El intento de indulto encuentra resistencia de ambos partidos
Recordemos que Bankman-Fried, cofundador de las bolsas FTX y Alameda Research, fue declarado culpable de siete cargos de fraude y conspiración. El juez Lewis Kaplan lo condenó a 25 años de prisión y ordenó el decomiso de $11 mil millones. Según la acusación, su esquema privó a los clientes de más de $8 mil millones. Todos los intentos de revisión del caso fracasaron: en abril de 2026, el juez Kaplan rechazó la solicitud de un nuevo juicio, y la semana pasada, un tribunal federal de apelaciones confirmó la sentencia.
En el texto de la resolución del Senado se destaca que la condena de 25 años «corresponde a la escala excepcional y la intencionalidad de sus delitos, la falta de arrepentimiento y el daño catastrófico para millones de víctimas». Esta es una evaluación directa e inequívoca que, en mi opinión, cierra definitivamente la cuestión de una posible mitigación de la pena para Bankman-Fried a nivel político.

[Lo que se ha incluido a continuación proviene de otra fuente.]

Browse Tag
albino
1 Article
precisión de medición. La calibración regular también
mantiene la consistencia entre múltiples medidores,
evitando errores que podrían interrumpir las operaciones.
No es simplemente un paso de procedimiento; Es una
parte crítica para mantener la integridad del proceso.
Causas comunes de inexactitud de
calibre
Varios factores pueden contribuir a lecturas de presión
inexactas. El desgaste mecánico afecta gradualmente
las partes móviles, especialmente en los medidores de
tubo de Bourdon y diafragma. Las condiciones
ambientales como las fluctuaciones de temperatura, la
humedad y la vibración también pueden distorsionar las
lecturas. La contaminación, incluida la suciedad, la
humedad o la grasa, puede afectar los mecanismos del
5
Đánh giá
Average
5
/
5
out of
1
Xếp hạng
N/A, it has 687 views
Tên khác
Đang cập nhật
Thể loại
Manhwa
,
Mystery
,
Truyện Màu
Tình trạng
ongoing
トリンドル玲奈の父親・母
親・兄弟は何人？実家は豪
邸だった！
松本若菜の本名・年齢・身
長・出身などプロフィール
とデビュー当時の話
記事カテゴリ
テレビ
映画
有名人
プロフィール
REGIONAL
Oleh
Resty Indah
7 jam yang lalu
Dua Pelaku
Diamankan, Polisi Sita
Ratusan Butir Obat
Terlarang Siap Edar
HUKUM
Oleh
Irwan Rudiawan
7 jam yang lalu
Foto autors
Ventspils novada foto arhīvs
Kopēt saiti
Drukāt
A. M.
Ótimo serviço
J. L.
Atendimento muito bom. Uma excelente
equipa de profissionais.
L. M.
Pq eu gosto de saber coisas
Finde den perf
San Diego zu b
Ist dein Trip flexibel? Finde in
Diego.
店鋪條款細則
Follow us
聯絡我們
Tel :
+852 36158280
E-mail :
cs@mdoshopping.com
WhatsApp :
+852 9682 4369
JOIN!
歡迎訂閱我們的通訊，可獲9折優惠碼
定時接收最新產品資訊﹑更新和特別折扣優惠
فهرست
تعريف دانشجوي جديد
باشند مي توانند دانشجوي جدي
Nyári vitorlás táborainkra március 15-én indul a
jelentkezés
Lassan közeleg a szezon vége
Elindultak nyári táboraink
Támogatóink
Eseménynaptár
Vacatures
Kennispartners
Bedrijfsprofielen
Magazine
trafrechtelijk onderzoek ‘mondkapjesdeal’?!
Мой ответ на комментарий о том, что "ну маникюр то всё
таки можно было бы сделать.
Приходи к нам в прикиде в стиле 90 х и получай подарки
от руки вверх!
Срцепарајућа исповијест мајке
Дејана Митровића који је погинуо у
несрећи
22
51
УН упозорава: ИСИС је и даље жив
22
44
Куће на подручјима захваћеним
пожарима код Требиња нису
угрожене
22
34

Solicitud de indulto y trasfondo político
El propio Bankman-Fried presentó una solicitud de indulto ante la Oficina de Indultos del Departamento de Justicia de EE. UU., y su petición está actualmente en revisión. Se sabe que apoyó abiertamente a Donald Trump en las redes sociales, y sus padres, según informes de los medios, están buscando activamente un indulto presidencial, contratando abogados vinculados a Trump.
Sin embargo, en enero, Trump excluyó públicamente la posibilidad de indultar a Bankman-Fried. Si la condena se mantiene sin cambios, podría salir en libertad recién en 2044. Es notable que, según informes, después de su liberación, Bankman-Fried planea lanzar un nuevo criptotoken.
Mi análisis: Esta resolución no es solo un gesto político. Demuestra que, incluso en un entorno político polarizado, delitos de esta magnitud, como el colapso de FTX, unen a los legisladores. Las posibilidades de un indulto para Bankman-Fried, en mi opinión, tienden a cero. Su condena no es solo un castigo por delitos específicos, sino también un precedente poderoso que envía una señal clara a toda la industria de las criptomonedas sobre las consecuencias del fraude sistémico.